Muitas vezes não agimos movidos pela razão e sim em função dos nossos preconceitos e inseguranças. Esses sentimentos, por sua vez, teriam a ver com o nosso medo: o medo estaria numa camada ainda mais profunda a orientar os alguns dos nossos sentimentos e então seria assim: por trás de um nosso preconceito estaria o medo, assim como ele também estaria por trás de nossas inseguranças.

Um exemplo que li sobre isso: um povo de uma comunidade mais isolada sentia medo - transfigurado em preconceito - em relação a um grupo de pessoas de outra raça que chegava ao local. Ora, que tipo de gente seria essa? Seriam eles violentos? Que apito eles tocariam, afinal?
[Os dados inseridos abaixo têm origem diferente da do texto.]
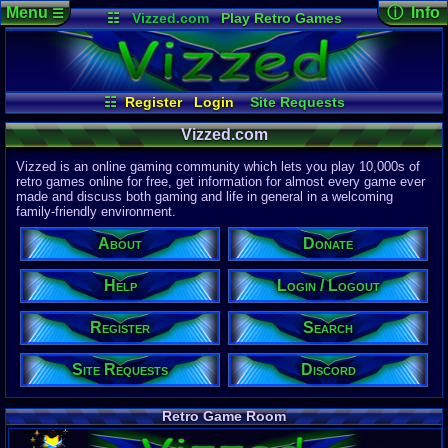
Menu
ⓘ Info
☰
☷
Vizzed.com
Play Retro Games
Vizzed Board
Video Games
Game Music
Page Det
Views:
61,7
Market
Minecraft
Radio
Widgets
Today:
31,7
Users:
51,4
Virtual Bible
Last User V
11:57 AM
☷
Register
Login
Site Requests
computern
Login / Logout
Register
Search
About
Last Updat
04-15-26
Vizzed.com
Help
Donate
Discord
Davideo7
Vizzed is an online gaming community which lets you play 10,000s of
retro games online for free, get information for almost every game ever
made and discuss both gaming and life in general in a welcoming
Site Informa
family-friendly environment.
Members:
615,521
About
Donate
Latest User:
jcarlosy
Help
Login / Logout
Visitors Onl
9
Users
Register
Search
2224
Guests
2233
Total
Site Requests
Discord
Post Inform
1,420,876
Po
8
Last 24 Hr
Retro Game Room
1
Last 60 Min
110,081
Thre
5
Active In P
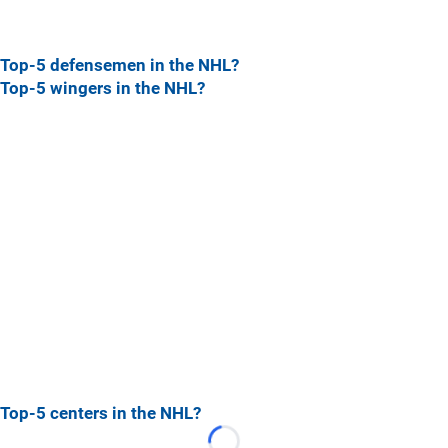
Top-5 defensemen in the NHL?
Top-5 wingers in the NHL?
Top-5 centers in the NHL?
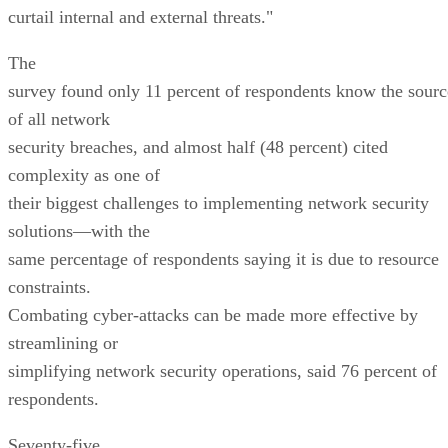
curtail internal and external threats."
The
survey found only 11 percent of respondents know the sourc
of all network
security breaches, and almost half (48 percent) cited
complexity as one of
their biggest challenges to implementing network security
solutions—with the
same percentage of respondents saying it is due to resource
constraints.
Combating cyber-attacks can be made more effective by
streamlining or
simplifying network security operations, said 76 percent of
respondents.
Seventy-five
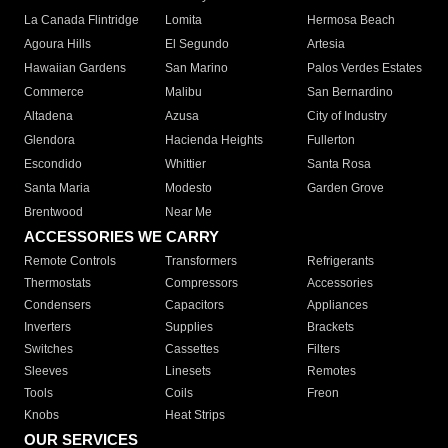
La Canada Flintridge
Lomita
Hermosa Beach
Agoura Hills
El Segundo
Artesia
Hawaiian Gardens
San Marino
Palos Verdes Estates
Commerce
Malibu
San Bernardino
Altadena
Azusa
City of Industry
Glendora
Hacienda Heights
Fullerton
Escondido
Whittier
Santa Rosa
Santa Maria
Modesto
Garden Grove
Brentwood
Near Me
ACCESSORIES WE CARRY
Remote Controls
Transformers
Refrigerants
Thermostats
Compressors
Accessories
Condensers
Capacitors
Appliances
Inverters
Supplies
Brackets
Switches
Cassettes
Filters
Sleeves
Linesets
Remotes
Tools
Coils
Freon
Knobs
Heat Strips
OUR SERVICES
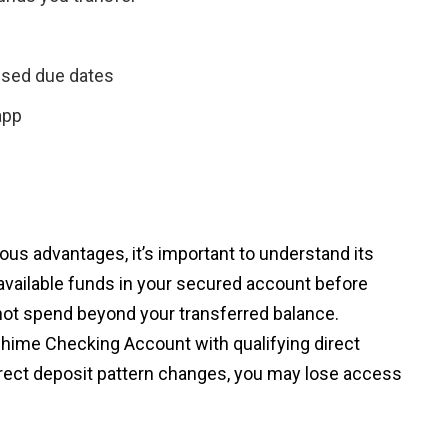
ssed due dates
app
us advantages, it’s important to understand its
 available funds in your secured account before
t spend beyond your transferred balance.
 Chime Checking Account with qualifying direct
direct deposit pattern changes, you may lose access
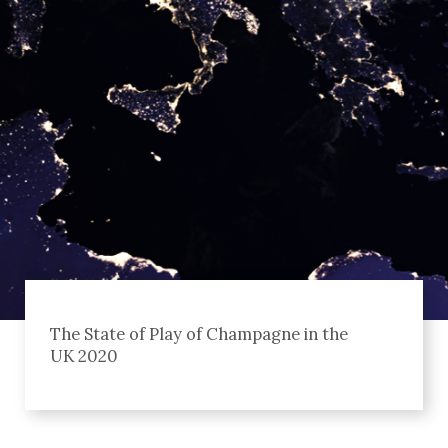
The State of Play of Champagne in the
UK 2020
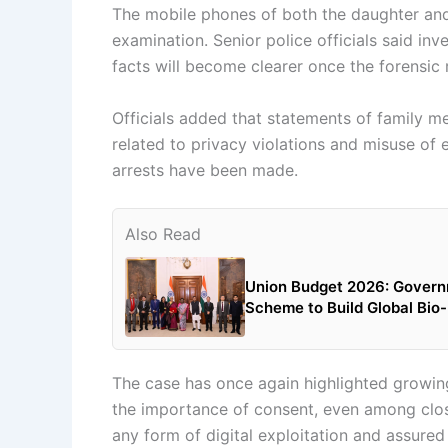
The mobile phones of both the daughter and
examination. Senior police officials said inv
facts will become clearer once the forensic 
Officials added that statements of family m
related to privacy violations and misuse of 
arrests have been made.
Also Read
Union Budget 2026: Govern
Scheme to Build Global Bi
The case has once again highlighted growin
the importance of consent, even among clos
any form of digital exploitation and assured t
Esse estranhamento foi muito mais natural nos primórdios, mas ainda persiste em nós, em nossa cultura, embora já vivamos em contato frequente com outros povos. 

De todo modo o fato é que realmente sentimos muito medo. Mas isso não seria algo ruim e muito pelo contrário, afinal, a nossa sobrevivência dependeu muito desse sentimento e em boa medida ainda depende, pois ao agirmos orientados pelo medo nos livramos do perigo. O medo é um alarme que soa quando estamos diante de uma ameaça. Um barulho estranho num lugar ermo e o medo surge imediatamente para nos alertar que pode haver algo ameaçador por perto.

Logo, sendo o medo um dos responsáveis pela nossa sobrevivência, não é difícil imaginar o tamanho da carga emocional decorrente dele que pesa sobre nós. E por conta dessa carga emocional gigantesca a nossa visão muitas vezes é ofuscada: afinal, é melhor não perder muito tempo tentando compreender direito as coisas para não nos expormos ao risco. Nesse sentido, o medo não só nos avisa do perigo como também nos faz agir sem pestanejar: “na dúvida sobre o perigo, não perca tempo, não se arrisque!”, é o que o medo nos diz.

É verdade também que a intensidade do medo varia de pessoa para pessoa, bem como a forma de se lidar com ele. As circunstâncias peliculares da vida de cada indivíduo certamente também vai contribuir para moldar o medo de cada um. Assim é que os mais sensíveis ao medo, por vezes, tendem a enxergar a realidade de forma mais obscura, pois, não raro, as coisas se lhes apresentam a como mais ameaçadoras, sobretudo as coisas novas, ainda não vividas, ou as mudanças em algo que já estava estabelecido. E como o medo funciona não só como uma sirene a nos avisar do perigo, mas também como um impulso para que evitemos o risco sem titubear, os mais temerosos não estão dispostos a tentar entender a novidade ou a mudança que os amedronta.

Assim é que o mesmo medo que nos salva a vida também age sobre nós como uma força que nos impede de trilhar por novos caminhos, de fazer novas descobertas, de poder compreender outras formas de viver, de pensar a vida.

E como lidamos com essa situação? Quem sabe o segredo esteja em conseguir temperar as coisas, de modo a não perder o medo, pois ele nos é vital, mas também de não permitir que ele nos embote demais a vida. 

E como fazê-lo? Um bom começo parecer ser o de tomarmos consciência de que o medo sempre estará a nos orientar, mesmo que não o percebamos claramente, e também que ele é um exagerado por natureza e soará por cautela muitas vezes, mesmo em situações não temerárias.

Vale ter em mente ainda que pela força que exerce sobre o nosso modo de agir o medo sempre serviu de instrumento de dominação. Não raro vemos lideranças econômicas, políticas, religiosas valendo-se do medo para impor as suas vontades aos outros, de modo que vale a pena manter um olhar crítico para esse tipo de coisa para não sermos vítimas dessa emboscada.

Em resumo, parece-nos um bom caminho o de termos consciência de que o mesmo medo que nos salva a vida é também o que limita a nossa existência e impede possamos viver mais plenamente, impede que possamos desabrochar e de exercer toda a nossa potência vital, que é, aliás, para muitos, a razão de estarmos aqui.